[Opening MATERIAL FOR THIS TASK section]

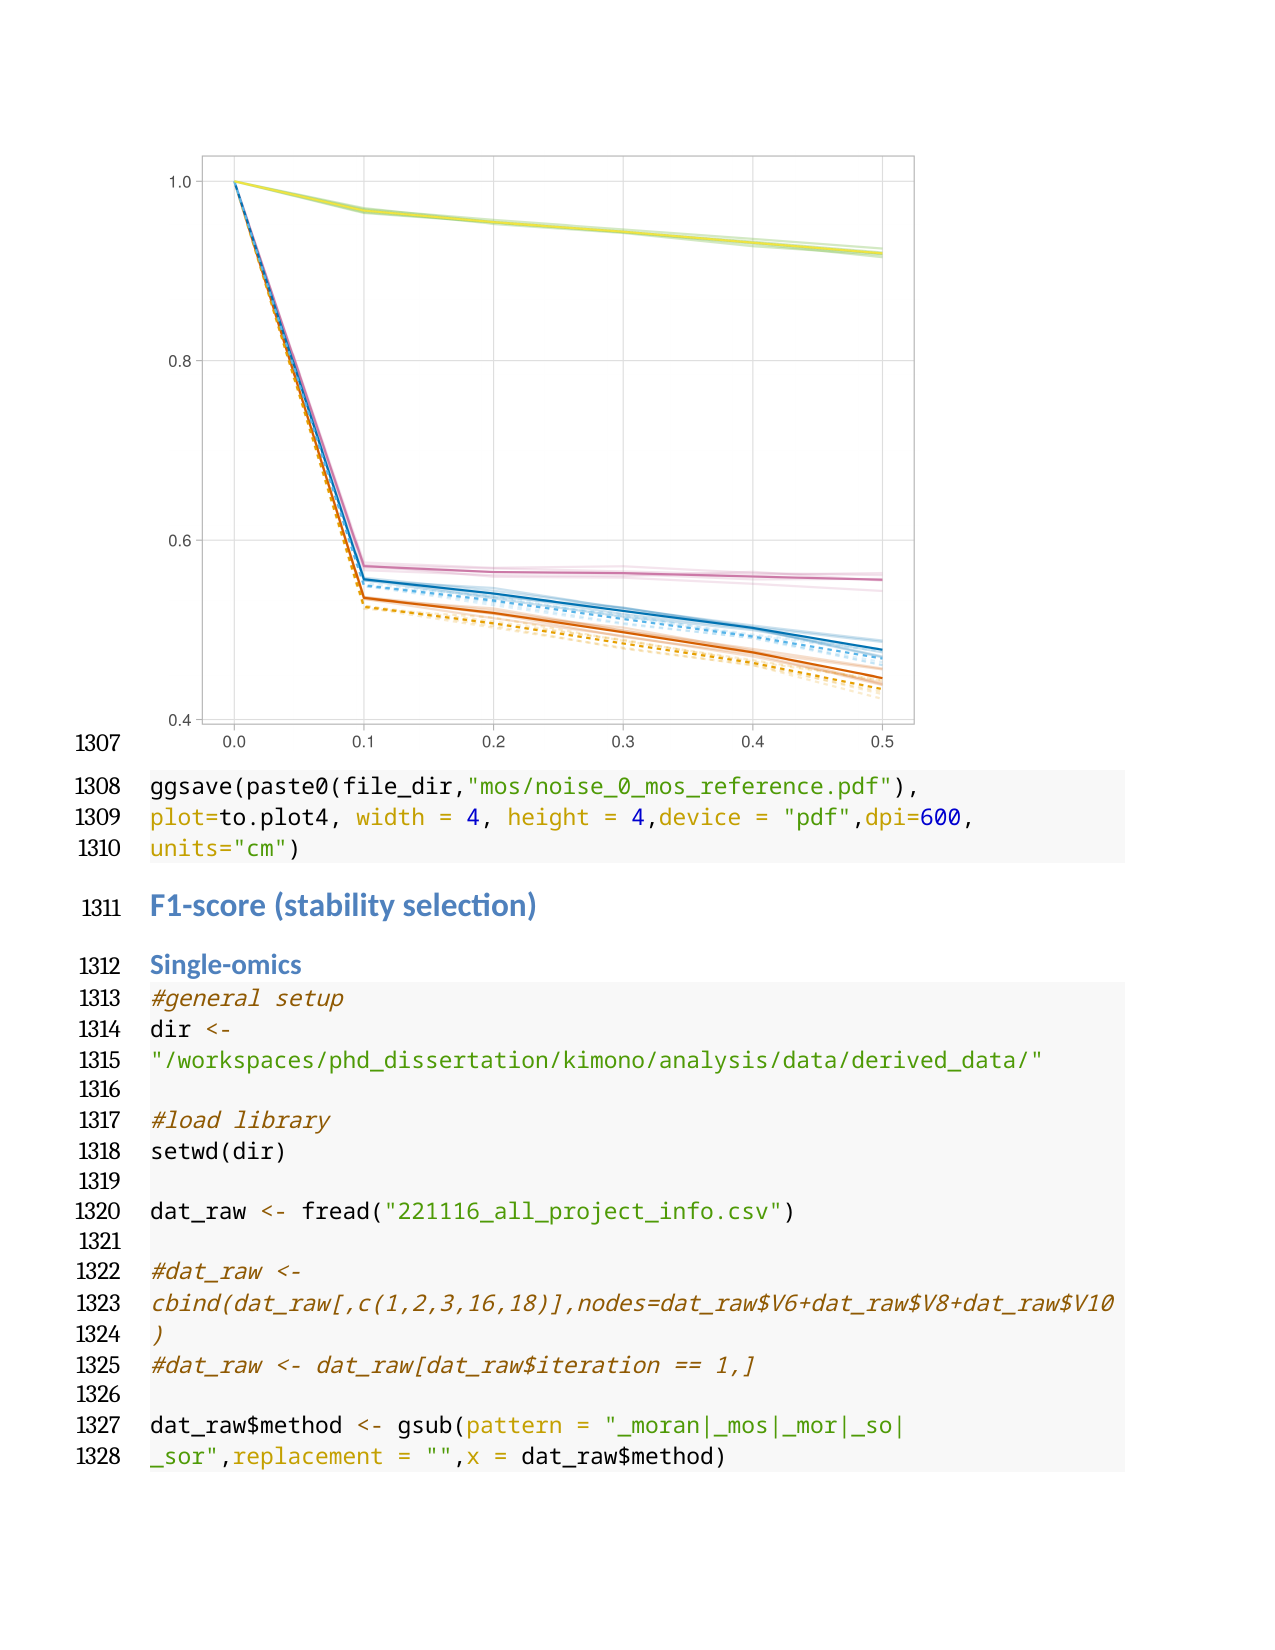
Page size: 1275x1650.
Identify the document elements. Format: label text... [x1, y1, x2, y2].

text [150, 982, 1125, 1472]
subtitle Single-omics [150, 946, 1125, 982]
text ggsave(paste0(file_dir,"mos/noise_0_mos_reference.pdf"), plot=to.plot4, width = 4, height = 4,device = "pdf",dpi=600, units="cm") [301, 770, 1125, 863]
picture [168, 150, 920, 751]
subtitle F1-score (stability selection) [150, 884, 1125, 925]
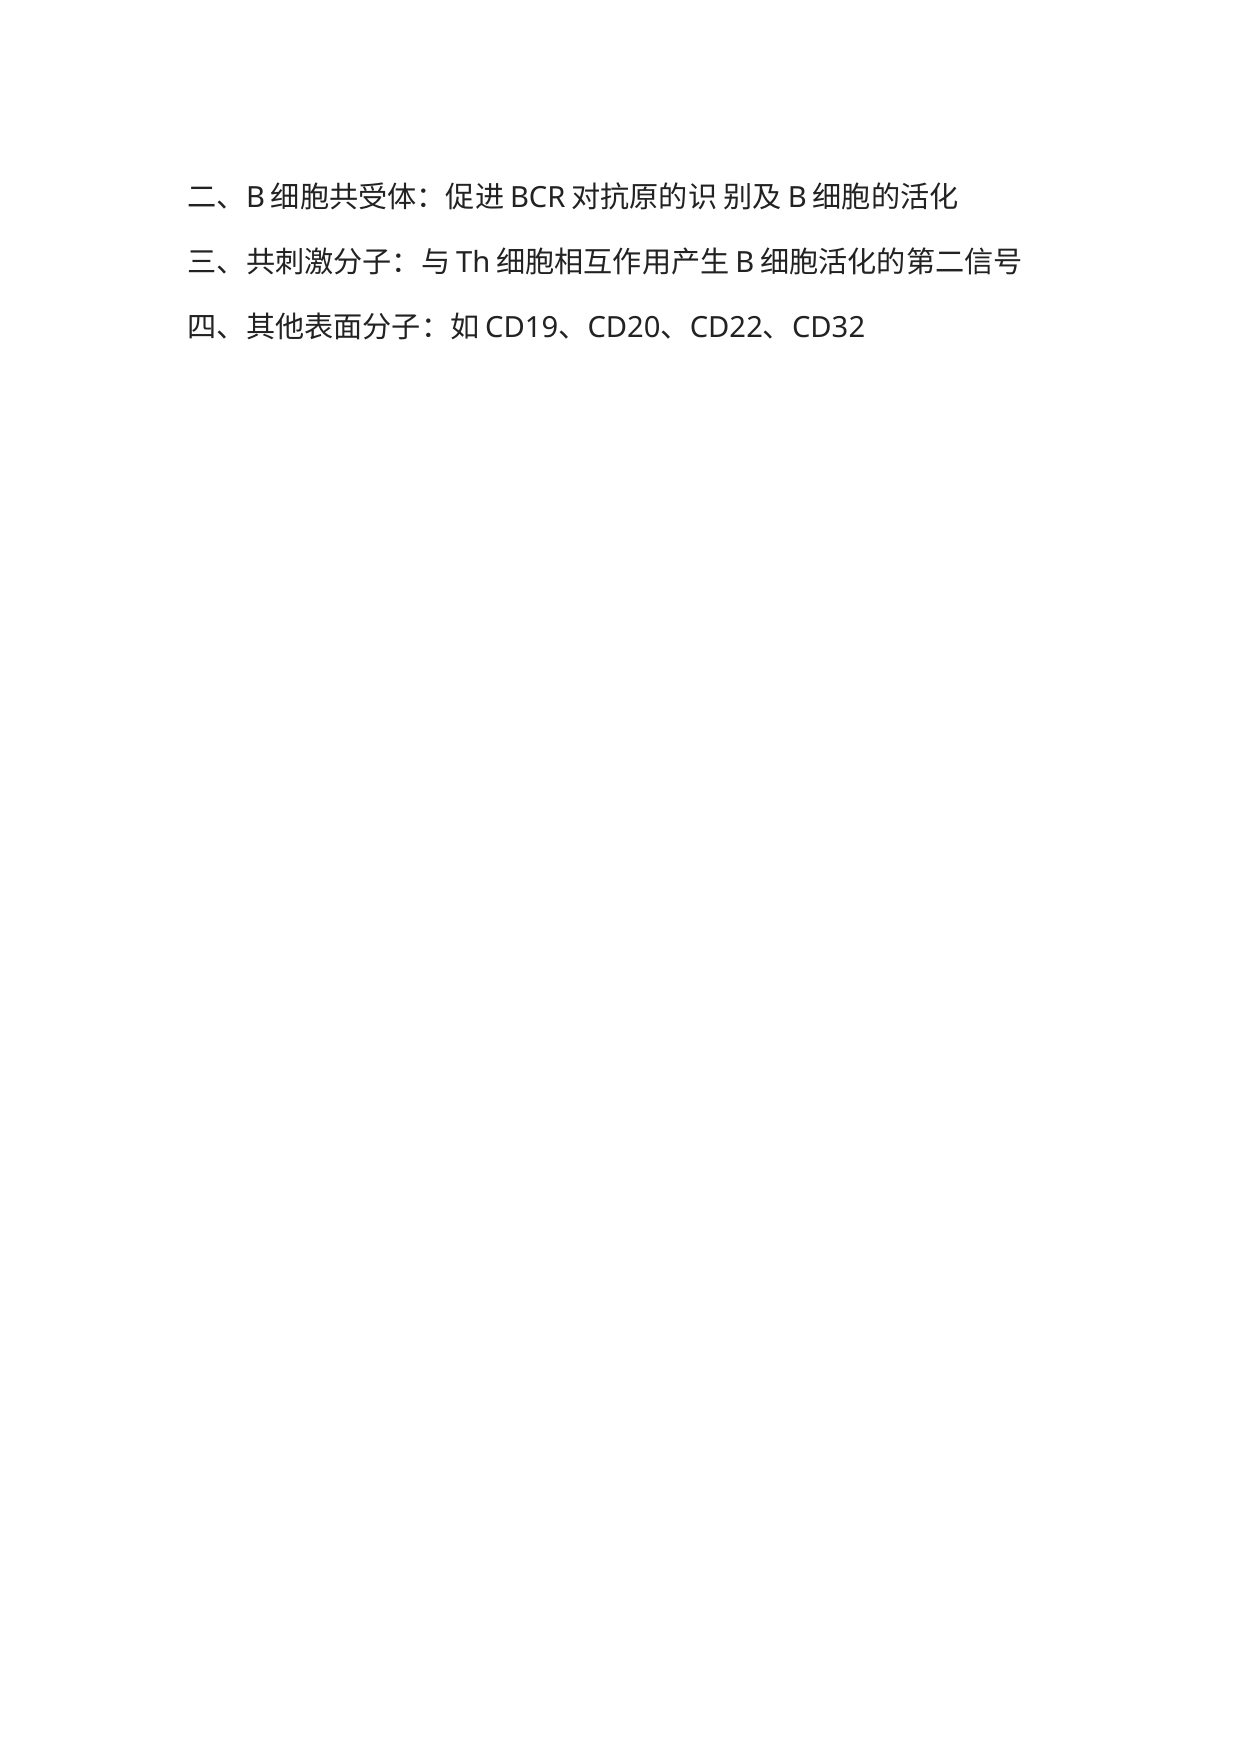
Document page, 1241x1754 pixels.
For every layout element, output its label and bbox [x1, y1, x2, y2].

text [187, 162, 1053, 357]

[Closing MATERIAL FOR THIS TASK section]

#### WHAT YOU ARE ASKED TO DO:
Beginning with the line that has "text [150, 982, 1125, 1472]", repeat each remaining line of the data above word for word, keeping pictures out.

#### YOUR SOLUTION:
text [150, 982, 1125, 1472]
subtitle Single-omics [150, 946, 1125, 982]
text ggsave(paste0(file_dir,"mos/noise_0_mos_reference.pdf"), plot=to.plot4, width = 4, height = 4,device = "pdf",dpi=600, units="cm") [301, 770, 1125, 863]
picture [168, 150, 920, 751]
subtitle F1-score (stability selection) [150, 884, 1125, 925]
Document page, 1241x1754 pixels.
For every layout element, output its label and bbox [x1, y1, x2, y2].

text [187, 162, 1053, 357]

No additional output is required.